Visualize the data with Power BI
The last part is building the Power BI dashboard off of the dataset that gets populated by Stream Analytics. For real-time data, there are two options. The first is to generate a report and then pin the various widgets to a dashboard. The limitation here is that you cannot limit the widgets to a time offset from now. In other words, “last 24 hours”, “last week”, etc. are not possible. The second option, and the one I primarily used, is to use the very cool Q&A feature:
Here are the exact questions I typed to build each of the widgets on the dashboard:
- # of Tweets last day: show count where time is last 24 hours
- # of Tweets two days ago: show count where time is last 48 hours and not last 24 hours
- # of Tweets past week: show count where time is last 168 hours
- # of users last day: count distinct username last 24 hours
- # of users last week: count distinct username last 168 hours
- Users per hour last 24 hours (column chart): show count of username group by timelocal last 24 hours as column chart
- Tweets by user last day (bar chart): show count where time is last 24 hours group by username sorted by count
- Tweets by user two days ago (bar chart): show count where time is last 48 hours and not last 24 hours group by username sorted by count
- Tweets per hour, last week (bar chart): show sum of count group by hourlocal where time is last 168 hours as column
- Tweets per day, last week (bar chart): show count last 168 hours group by daystrlocal as column
- Sentiment and count by user, last 72 hours (scatter chart – my favorite!): show total count and average of avg group by username last 168 hours where count > 2
- Tweets per hour and day, last three days (bar chart): show count of tweets group by timelocal last 72 hours as column
In addition, I created a bubble chart to show the most popular hour x day combinations. A bubble chart is a scatter chart with the bubble size representing an additional dimension:
For this, I used the chart builder:
Note the use of the HoursAndDayLocal field, which I generated earlier in Stream Analytics with Hours x 10 + Day. This ensures a unique value for each hour and day combination, each of which ends up being a bubble and the dimension on which we add up the counts. Also note, that the columns and rows are aggregate values. This effectively makes them categorical. I could have chosen one of many functions – Min, Max, Avg – and they would have all had the same effect in this case. With an hour window, all rows share the same HourLocal and DayLocal since the incoming data is aggregated by hour.

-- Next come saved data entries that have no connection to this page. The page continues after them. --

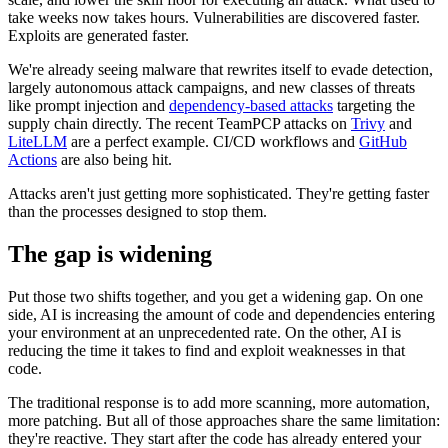
take weeks now takes hours. Vulnerabilities are discovered faster.
Exploits are generated faster.
We're already seeing malware that rewrites itself to evade detection,
largely autonomous attack campaigns, and new classes of threats
like prompt injection and
dependency-based attacks
targeting the
supply chain directly. The recent TeamPCP attacks on
Trivy
and
LiteLLM
are a perfect example. CI/CD workflows and
GitHub
Actions
are also being hit.
Attacks aren't just getting more sophisticated. They're getting faster
than the processes designed to stop them.
The gap is widening
Put those two shifts together, and you get a widening gap. On one
side, AI is increasing the amount of code and dependencies entering
your environment at an unprecedented rate. On the other, AI is
reducing the time it takes to find and exploit weaknesses in that
Chainguard VMs
code.
The traditional response is to add more scanning, more automation,
more patching. But all of those approaches share the same limitation:
they're reactive. They start after the code has already entered your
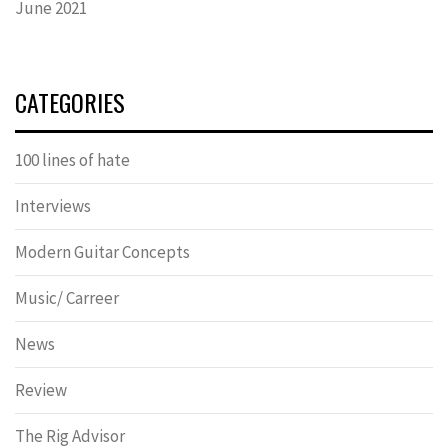
June 2021
CATEGORIES
100 lines of hate
Interviews
Modern Guitar Concepts
Music/ Carreer
News
Review
The Rig Advisor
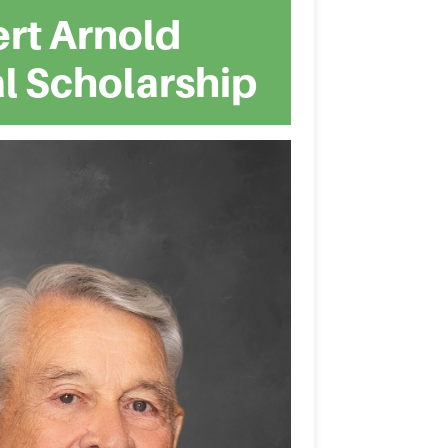
rt Arnold
l Scholarship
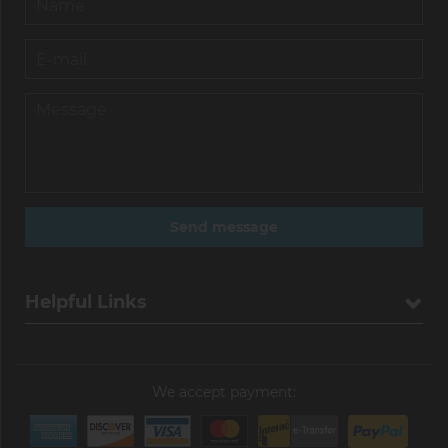
Helpful Links
We accept payment:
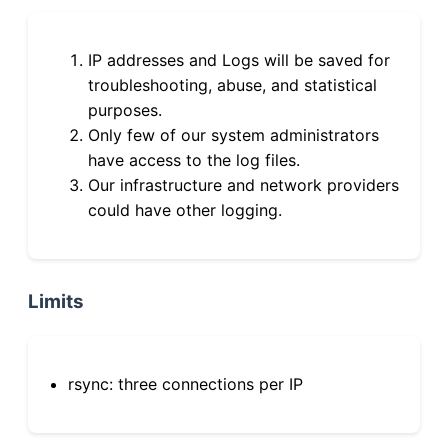
IP addresses and Logs will be saved for
troubleshooting, abuse, and statistical
purposes.
Only few of our system administrators
have access to the log files.
Our infrastructure and network providers
could have other logging.
Limits
rsync: three connections per IP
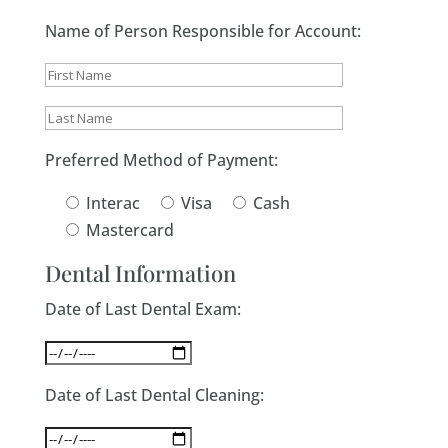
Name of Person Responsible for Account:
Preferred Method of Payment:
Interac
Visa
Cash
Mastercard
Dental Information
Date of Last Dental Exam:
Date of Last Dental Cleaning:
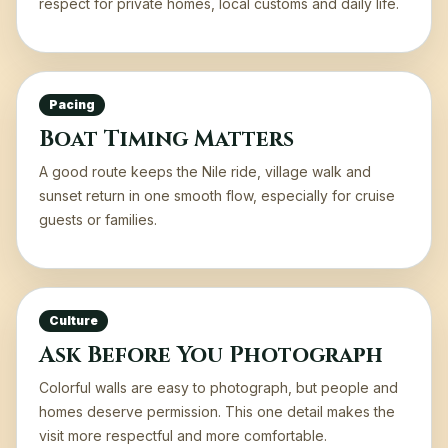
respect for private homes, local customs and daily life.
Pacing
Boat Timing Matters
A good route keeps the Nile ride, village walk and
sunset return in one smooth flow, especially for cruise
guests or families.
Culture
Ask Before You Photograph
Colorful walls are easy to photograph, but people and
homes deserve permission. This one detail makes the
visit more respectful and more comfortable.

Unfortunately, I cannot share the finished dashboard since right now sharing is limited to users in the same organization only. But, I captured a good chunk of it (including the bubble chart) in the image at the top of the article.
Hope this post was helpful! I hope to soon get use the same backend for getting insights from an IoT device (e.g. a WI-FI connected scale, a heat/humidity sensor, etc.).